• U.S.

Music: Fascinating Yemenite

3 minute read
TIME

A slender, lustrous-eyed young woman, appearing on Manhattan’s Town Hall stage one night last week, completely fascinated an audience which was unable to understand a single word she sang. She was Sarah Osnath-Halevy, a Yemenite from Palestine. By singers’ standards her husky nasal voice was unimportant. But Sarah Osnath-Halevy does not pretend to formal singing any more than she does to conventional dancing. She is an interpreter of folk songs from her corner of the world. Those she presented last week were Persian, Arabian, Yemenite, Schabazy, Sephardic, Felahi. Whatever they were she made them invariably exciting by her intonations, her subtle gestures.

Her characters were as varied as Angna Enters’ or Ruth Draper’s. In a severe black cloak she was a tortured Yemenite youth wailing to God to take away his sadness. Just as surely, she was a voluptuous young Spanish girl wandering wistfully in her garden at dusk, an Arabian merchant comically scorning the Jews, a Felahi shepherdess who lost her pet lamb and joyfully found it again. Deeply stirring was her impersonation of a Persian woman possessed by grief and awe as she swayed over her father’s tomb. Never did she make her audience feel a need for words.

Like many a diseuse, Sarah Osnath-Halevy gained telling effects with a .shrug of a shoulder, a lift of an eye. More marvelous, though, was what she could suggest with her long, slim hands alone. Each finger seemed to have a definite part, each pose its own particular beauty. That such hands should have washed dishes and scrubbed floors seemed almost incredible. But it is a fact that Sarah Osnath-Halevy was a domestic servant before she made her mark as an interpreter of songs. Her family, driven out by Arabs, left Yemen when she was 4. On the long trek to Palestine her father was killed. Her mother died shortly after. Young Sarah grew up in an orphanage until she was old enough to get a place doing housework.

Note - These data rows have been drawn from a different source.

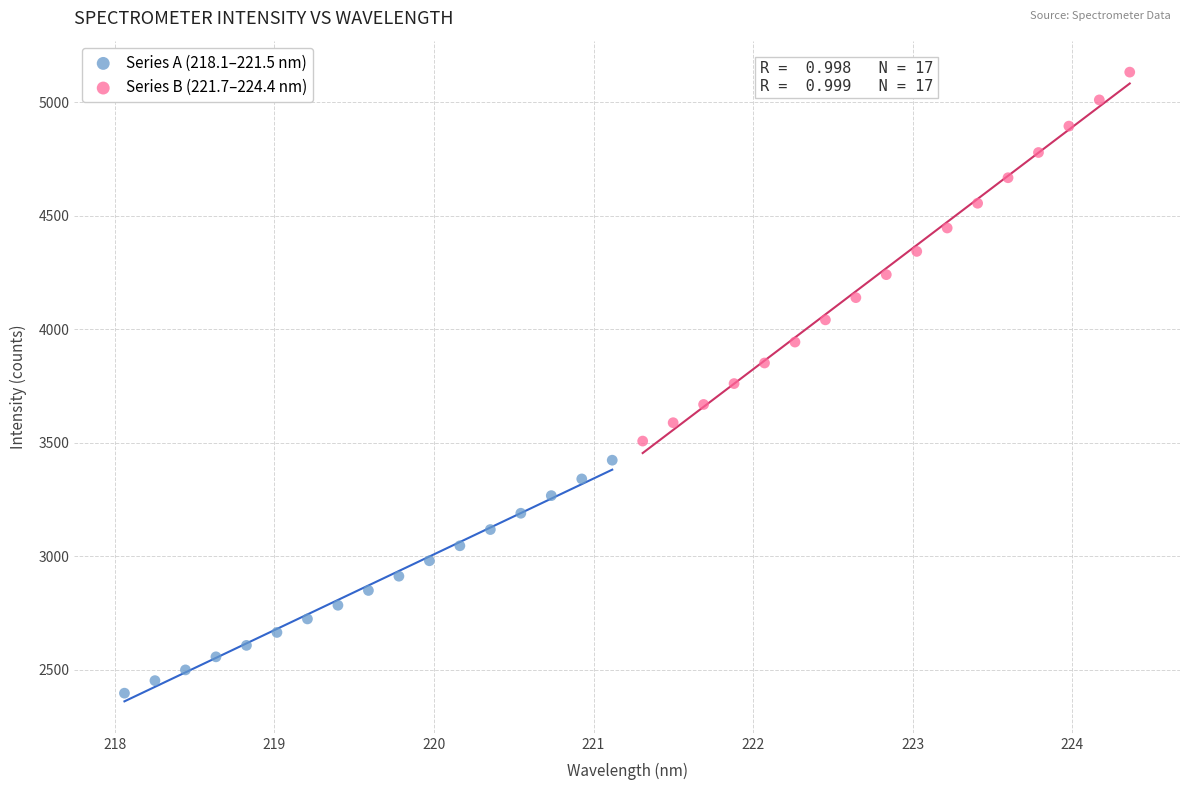

Which series reaches the maximum Y coordinate?

Series B (221.7–224.4 nm)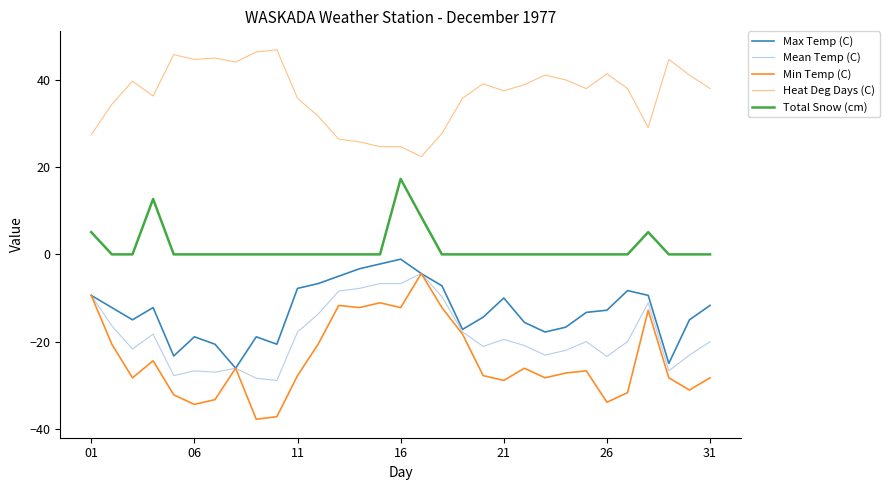

What is the smallest value displayed?

-37.8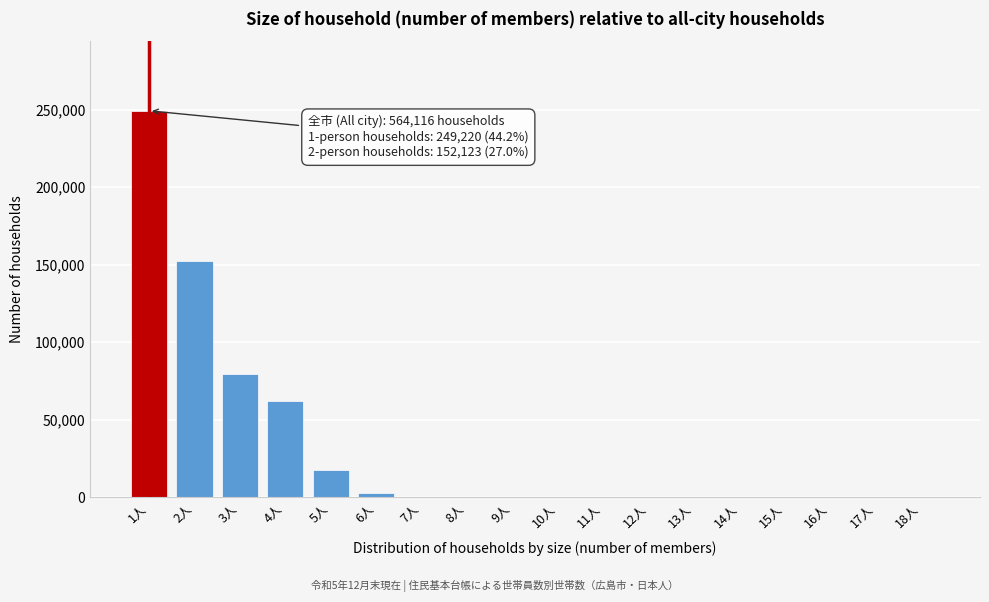

At which label is the value closest to 124610?

2人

She studied nights, was eventually given a chance to perform on a program at a Tel-Aviv theatre. Her ambition was so strong that she proceeded to do endless research on the manners and music of all the nearby tribes. She gave her first performances in Europe in 1930. For the past six months she has been in Paris, giving repeated recitals. Her U. S. future has still to be decided. Many an offer was made to her before her debut last week. Refusing them all, she said: “I must first show what I can do.”